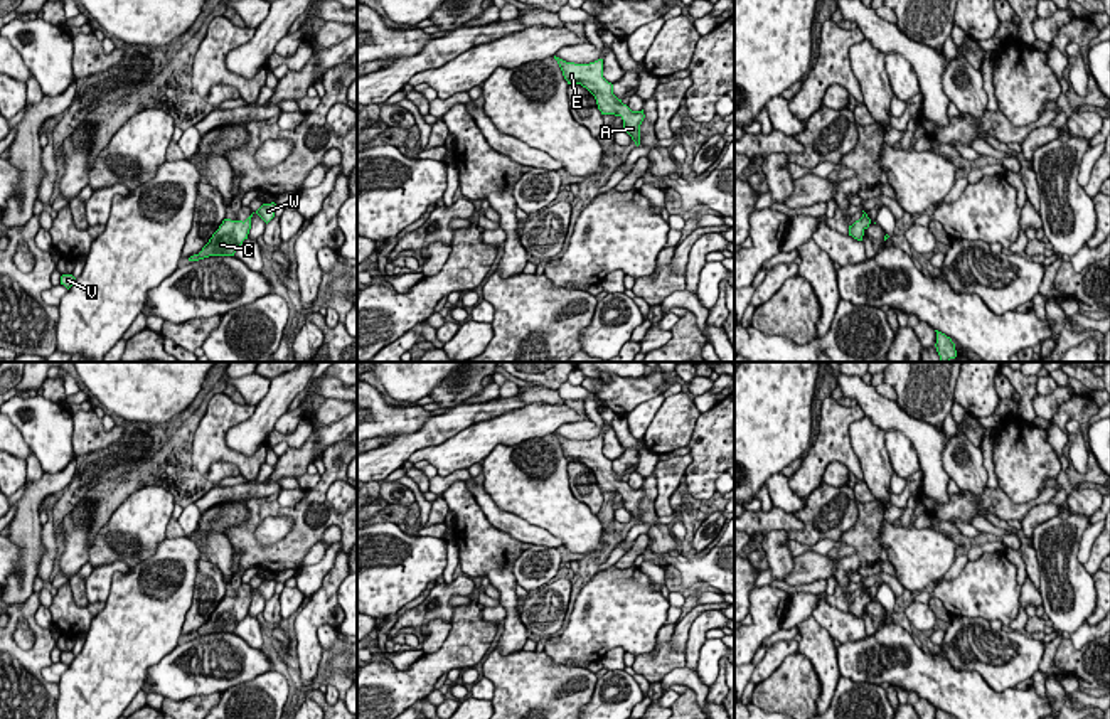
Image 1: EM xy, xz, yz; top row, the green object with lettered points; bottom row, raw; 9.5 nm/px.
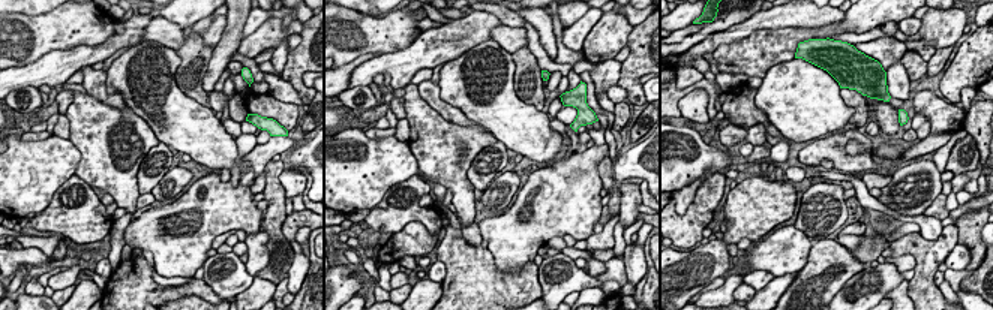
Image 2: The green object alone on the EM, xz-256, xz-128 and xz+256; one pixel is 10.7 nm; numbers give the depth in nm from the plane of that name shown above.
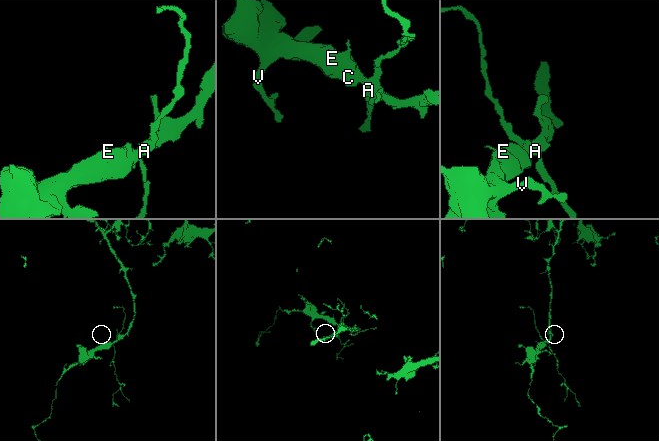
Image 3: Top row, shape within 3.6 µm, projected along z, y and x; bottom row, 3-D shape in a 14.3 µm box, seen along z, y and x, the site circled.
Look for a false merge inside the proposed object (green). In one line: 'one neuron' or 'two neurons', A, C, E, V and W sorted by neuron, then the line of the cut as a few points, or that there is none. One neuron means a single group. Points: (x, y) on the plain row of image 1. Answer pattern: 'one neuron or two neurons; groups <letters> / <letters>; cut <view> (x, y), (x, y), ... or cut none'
one neuron; groups A C E V W; cut none

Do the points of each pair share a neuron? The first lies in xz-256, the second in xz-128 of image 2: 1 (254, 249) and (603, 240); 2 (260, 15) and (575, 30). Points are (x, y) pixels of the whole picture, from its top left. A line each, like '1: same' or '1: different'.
1: same
2: same

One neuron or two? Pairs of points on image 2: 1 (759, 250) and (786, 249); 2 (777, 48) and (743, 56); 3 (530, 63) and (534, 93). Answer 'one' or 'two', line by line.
1: one
2: one
3: one

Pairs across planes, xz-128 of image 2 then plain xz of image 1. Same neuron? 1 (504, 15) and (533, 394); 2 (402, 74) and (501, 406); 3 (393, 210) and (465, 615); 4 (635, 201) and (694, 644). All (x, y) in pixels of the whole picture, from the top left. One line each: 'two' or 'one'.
1: one
2: two
3: two
4: one

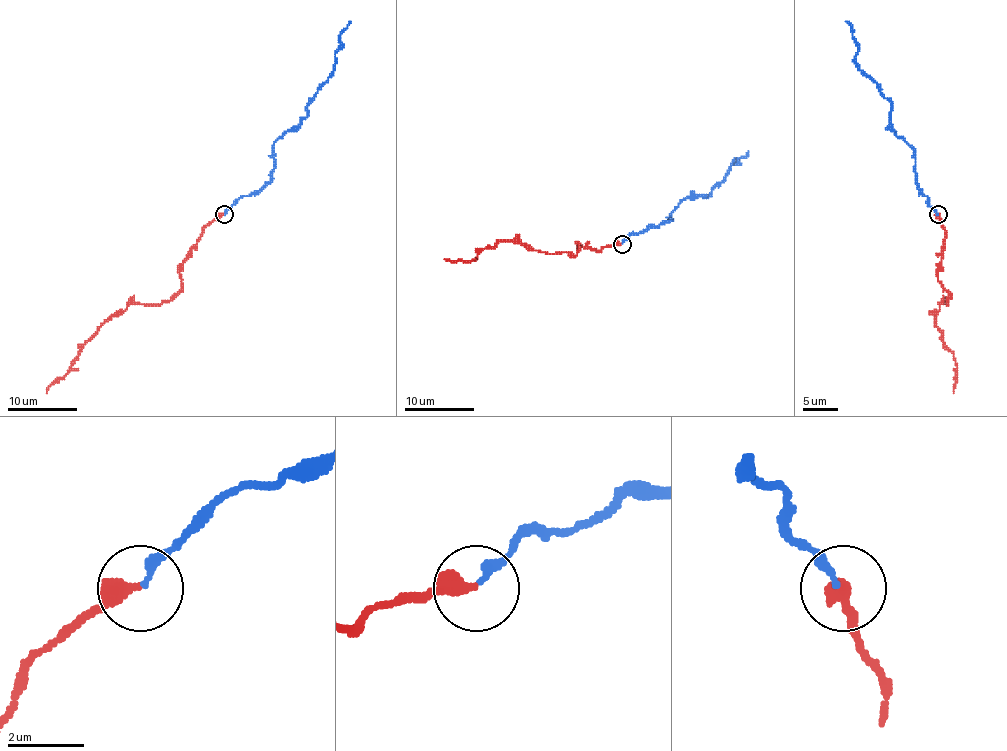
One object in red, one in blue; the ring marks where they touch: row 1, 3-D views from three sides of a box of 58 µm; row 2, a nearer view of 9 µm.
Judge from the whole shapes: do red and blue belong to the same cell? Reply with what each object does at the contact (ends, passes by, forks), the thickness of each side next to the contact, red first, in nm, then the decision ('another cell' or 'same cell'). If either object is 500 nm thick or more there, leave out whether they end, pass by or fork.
▬▬▬▬▬▬
## WHAT THE TASK ASKS
All lines from the one containing "One neuron or two?" through the final line of the entries above must be restated word for word, pictures excluded.

## RESPONSE TO THIS TASK
One neuron or two? Pairs of points on image 2: 1 (759, 250) and (786, 249); 2 (777, 48) and (743, 56); 3 (530, 63) and (534, 93). Answer 'one' or 'two', line by line.
1: one
2: one
3: one

Pairs across planes, xz-128 of image 2 then plain xz of image 1. Same neuron? 1 (504, 15) and (533, 394); 2 (402, 74) and (501, 406); 3 (393, 210) and (465, 615); 4 (635, 201) and (694, 644). All (x, y) in pixels of the whole picture, from the top left. One line each: 'two' or 'one'.
1: one
2: two
3: two
4: one

One object in red, one in blue; the ring marks where they touch: row 1, 3-D views from three sides of a box of 58 µm; row 2, a nearer view of 9 µm.
Judge from the whole shapes: do red and blue belong to the same cell? Reply with what each object does at the contact (ends, passes by, forks), the thickness of each side next to the contact, red first, in nm, then the decision ('another cell' or 'same cell'). If either object is 500 nm thick or more there, leave out whether they end, pass by or fork.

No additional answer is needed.